Dí Maria e o capricho irrecusável

O meu amigo Salvador é um apaixonado por motas. Delira com todas; das clássicas, às de competição, passando pelos modelos mais aborrecidos e de potência zero. Se o rapaz pudesse, tinha uma garagem composta por uma frota capaz de fazer concorrência à de Clarence Seedorf, ex-futebolista que até teve uma equipa num Moto GP qualquer. Há uns tempos, mesmo sabendo que torço o nariz ao tema, pegou no assunto e falou de uma possibilidade que havia surgido: "um capricho irrecusável", na sua opinião. Tinham 'oferecido' ao Salvador uma Honda CBR-600 F, preta, de 2011 e com menos de 10.000km, por apenas 4200€. "É uma máquina ao meu alcance", comentava comigo enquanto se lhe arregalavam os olhos como quando íamos ao hípermercado e parávamos na secção dos brinquedos.

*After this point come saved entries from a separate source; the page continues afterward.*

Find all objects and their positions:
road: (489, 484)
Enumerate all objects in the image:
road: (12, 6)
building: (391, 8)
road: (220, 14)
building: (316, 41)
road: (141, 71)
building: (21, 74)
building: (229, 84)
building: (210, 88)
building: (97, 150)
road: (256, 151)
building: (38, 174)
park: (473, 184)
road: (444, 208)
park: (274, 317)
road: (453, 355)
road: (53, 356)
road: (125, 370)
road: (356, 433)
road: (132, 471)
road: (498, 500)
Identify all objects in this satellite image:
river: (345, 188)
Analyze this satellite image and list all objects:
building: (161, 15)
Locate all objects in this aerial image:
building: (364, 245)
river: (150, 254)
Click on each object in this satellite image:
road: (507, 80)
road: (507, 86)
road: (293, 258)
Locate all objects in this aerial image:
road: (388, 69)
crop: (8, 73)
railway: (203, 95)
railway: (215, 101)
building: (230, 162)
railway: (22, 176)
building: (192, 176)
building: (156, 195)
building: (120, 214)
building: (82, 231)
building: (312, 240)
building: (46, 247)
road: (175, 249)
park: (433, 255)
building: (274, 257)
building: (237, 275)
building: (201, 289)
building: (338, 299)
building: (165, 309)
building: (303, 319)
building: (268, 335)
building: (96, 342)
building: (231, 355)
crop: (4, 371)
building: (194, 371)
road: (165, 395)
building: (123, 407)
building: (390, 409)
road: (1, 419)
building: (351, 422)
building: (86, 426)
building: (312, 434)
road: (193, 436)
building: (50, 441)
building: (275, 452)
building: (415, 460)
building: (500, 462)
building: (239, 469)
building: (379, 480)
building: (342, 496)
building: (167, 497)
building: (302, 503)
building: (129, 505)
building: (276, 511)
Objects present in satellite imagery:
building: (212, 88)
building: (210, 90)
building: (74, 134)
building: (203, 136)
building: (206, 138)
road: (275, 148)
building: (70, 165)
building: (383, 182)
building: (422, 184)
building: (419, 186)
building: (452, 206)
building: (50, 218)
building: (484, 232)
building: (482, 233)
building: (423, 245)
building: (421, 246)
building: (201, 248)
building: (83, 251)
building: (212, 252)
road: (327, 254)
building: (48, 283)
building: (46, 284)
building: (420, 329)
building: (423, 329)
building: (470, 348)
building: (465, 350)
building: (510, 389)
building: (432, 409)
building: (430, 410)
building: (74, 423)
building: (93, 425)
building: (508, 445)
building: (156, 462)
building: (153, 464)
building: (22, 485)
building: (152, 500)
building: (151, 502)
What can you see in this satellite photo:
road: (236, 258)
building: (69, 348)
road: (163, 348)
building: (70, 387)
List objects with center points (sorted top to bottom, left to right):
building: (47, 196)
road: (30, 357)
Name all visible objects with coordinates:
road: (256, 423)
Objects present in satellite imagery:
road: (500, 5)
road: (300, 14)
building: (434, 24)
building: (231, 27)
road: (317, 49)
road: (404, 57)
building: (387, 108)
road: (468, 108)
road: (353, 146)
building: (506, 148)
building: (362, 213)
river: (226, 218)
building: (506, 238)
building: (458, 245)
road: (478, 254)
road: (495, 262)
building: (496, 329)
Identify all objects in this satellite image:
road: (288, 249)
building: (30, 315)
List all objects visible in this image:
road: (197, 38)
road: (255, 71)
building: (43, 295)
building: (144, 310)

No entanto, o Salvador, que na sua cabeça já percorria o asfalto montado na Honda, estava a ignorar circunstâncias familiares. O Salvador é casado, tem um filho, aguarda outro, e sabe, melhor que ninguém, que um utilitário serviria melhor a esposa e a pequenada. Nem vamos falar dos gastos. Do ponto de vista meramente prático, ter uma mota na garagem, ao invés de um 'Corsa' qualquer, é de uma lógica aberrante, e foi mesmo isso que lhe transmiti. Por mais que o negócio da moto fosse estupidamente sedutor.

Salvo as devidas diferenças e distâncias monetárias, o Real Madrid também está a ceder ao capricho e, com isso, a arruinar as ambições desportivas desta época. Di Maria, um jogador perfeitamente imperfeito e com um dom especial para aparecer nos partidazos, estás prestes a passar à história. O 'Fideo', máximo responsável pelo Mundial de sonho da Argentina e elemento crucial na táctica de Ancelotti na conquista da 'décima', rapidamente percebeu que, após a chegada de James, não lhe restava outra alternativa que começar a esvaziar o armário em Chamartin.

Estamos a horas da confirmação da sua chegada a Old Trafford. Se olharmos apenas para o lado financeiro da operação, é complicado arranjar 'mas' convincentes. Mas, e talvez seja a reticência que mais peso tem, Madrid, depois da glória suprema em Lisboa, começa a ficar saturada da prioridade comercial que o Real coloca em cada negócio. Substituir um jogador feito, perfeitamente identificado com um sistema de jogo de sucesso e capaz de rasgar a defesa mais fechada, por um James que ainda não se provou numa liga com a dimensão física da espanhola, é um risco completamente desnecessário. Mesmo que o colombiano, que custou mais uns milhões que aquela Honda, fosse um capricho irrecusável.